I am also inclined to believe that the honour killing is a by-product of Sigmund Freud's classical model of gender and identity development, which centres around the Oedipus complex. Honour killings are mostly ordered by the father and carried out at his behest by his sons or relatives. It wouldn't be unwise to think beyond honour in honour killings and study them as a crime driven by a parent's sexual jealousy. Parricide in a reverse order.
While honour killings have of late invaded the southern states, a silver lining is that the young widows have started to speak up, some of them turning crusaders against the evil. Kausalya, a former engineering student from Tiruppur district of Tamil Nadu whose husband Sankar, a Dalit, was hacked to death in a busy marketplace in 2016, has managed to win a death sentence against her father with her testimony. "Why should Sankar have died just for falling in love?" asks Kausalya, who is now a Dalit activist. But Kausalya, who travelled to Hyderabad a few days ago to lend support to Amruta, believes more needs to be done to fight caste prejudices.

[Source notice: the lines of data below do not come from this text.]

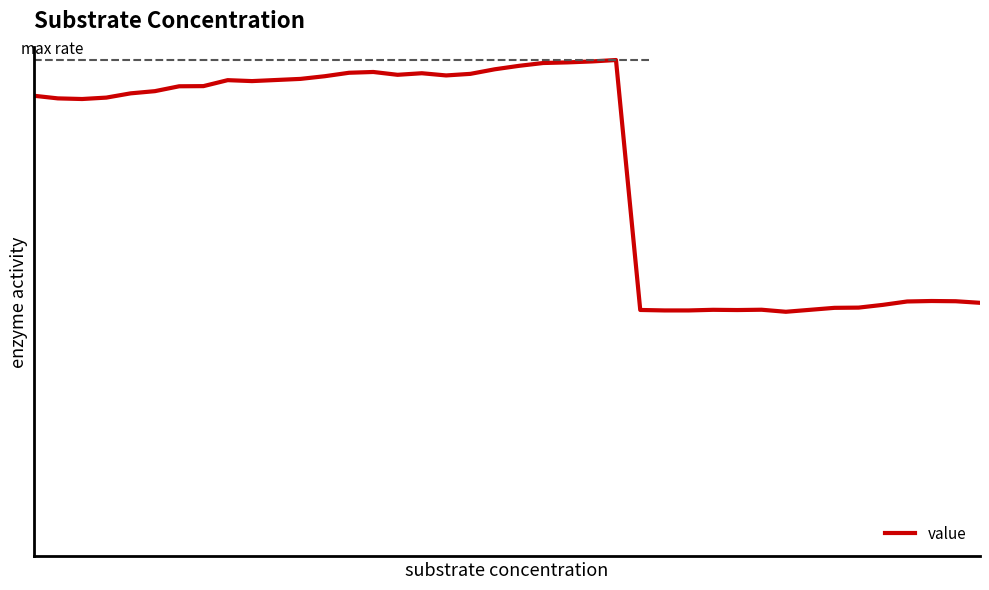

What is the sum of all values?

199511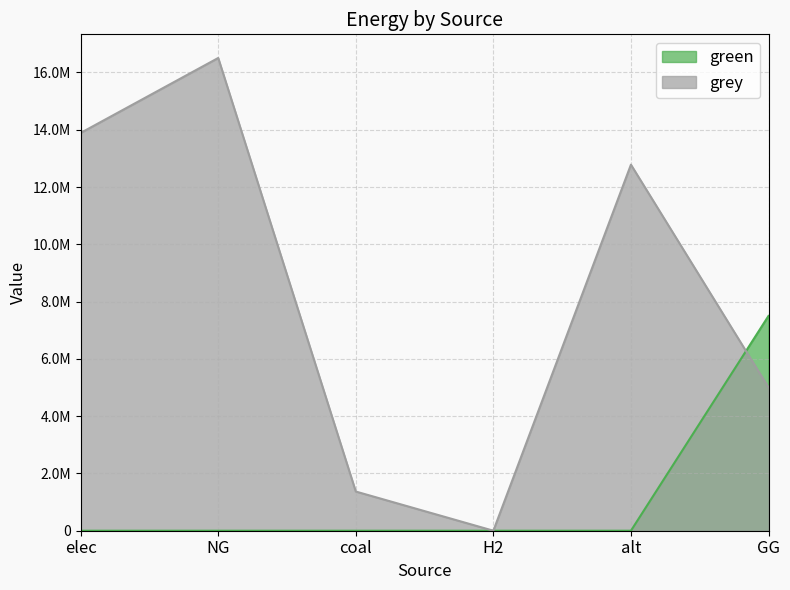

Which has a higher value, alt or coal?

alt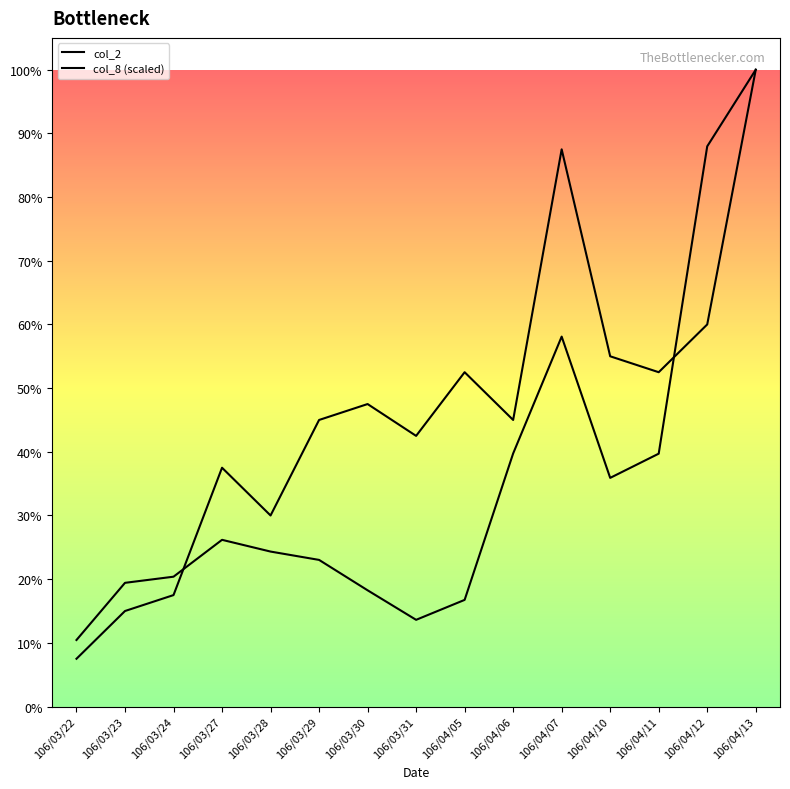

List the labels in order of col_8 (scaled) value, smallest first.

106/03/22, 106/03/23, 106/03/24, 106/03/28, 106/03/27, 106/03/31, 106/03/29, 106/04/06, 106/03/30, 106/04/05, 106/04/11, 106/04/10, 106/04/12, 106/04/07, 106/04/13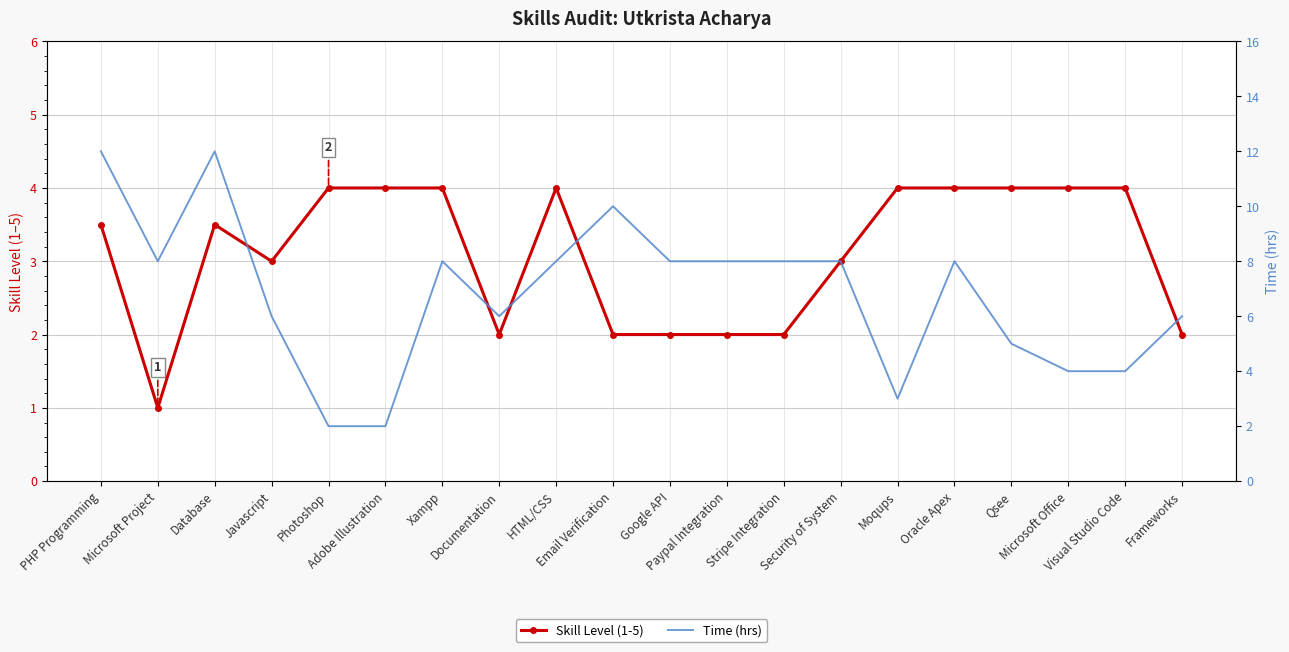

What is the total value across all series at Oracle Apex?

12.0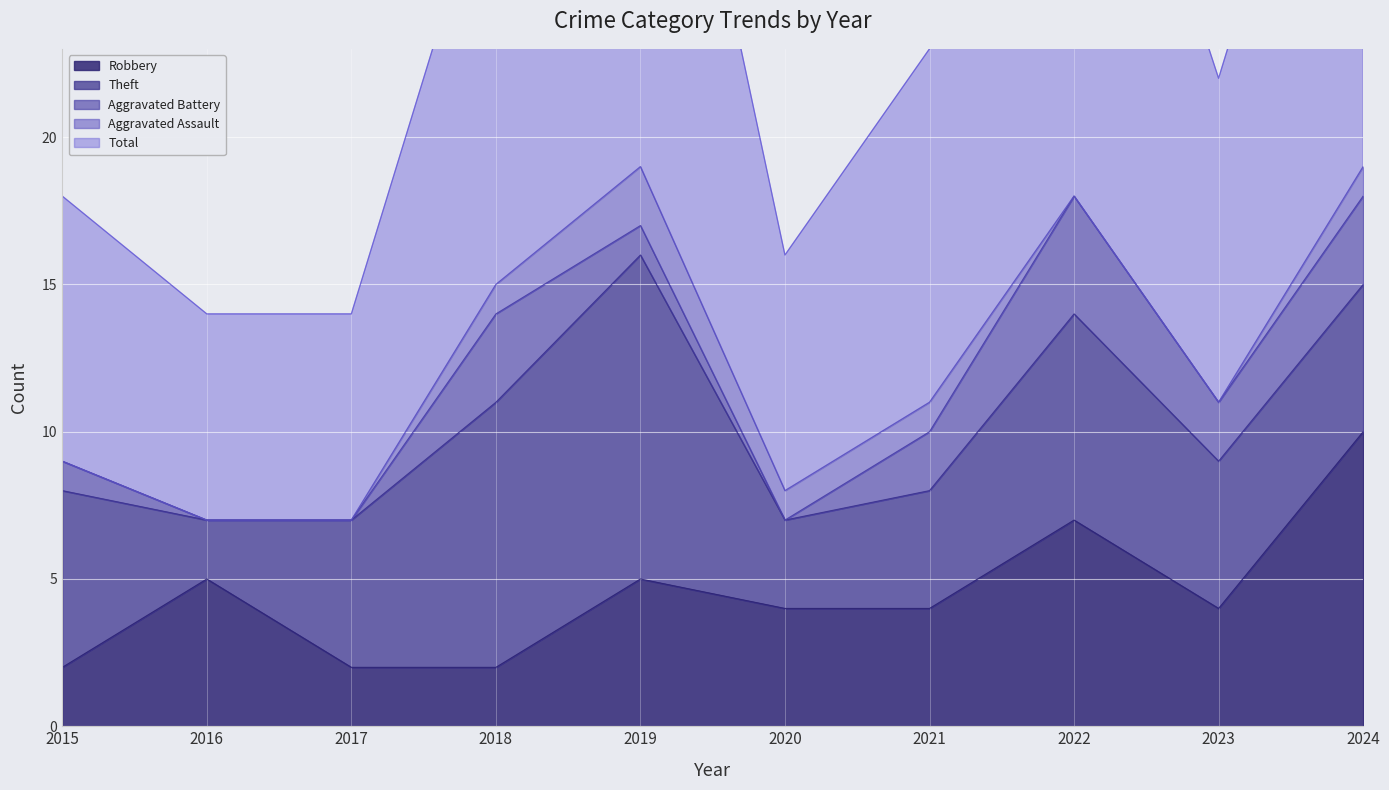

What are all the series names shown in the legend?

Robbery, Theft, Aggravated Battery, Aggravated Assault, Total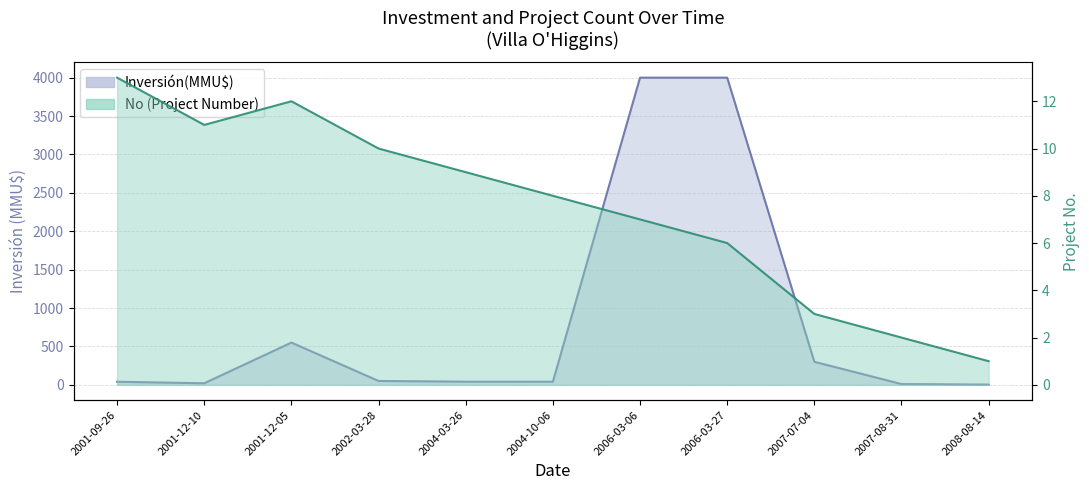

True or false: Inversión(MMU$) and No intersect in this chart.

False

A devastated, yet determined, Amrutha has launched a social media campaign demanding justice for her late husband. Another survivor, 21-year-old Neenu from Kerala's Kottayam district whose husband Kevin was abducted and killed allegedly at the behest of her parents, has vowed to fight against those who shattered her dreams.
While I see the seeds of spring in these resolutions, I am at a loss to know how a father could drown his daughter's dreams in blood. How could one make his own unborn grandchild fatherless? How could a father chop off his daughter's hand to avenge her marriage to a Dalit youth? Unless he's no less than a beast.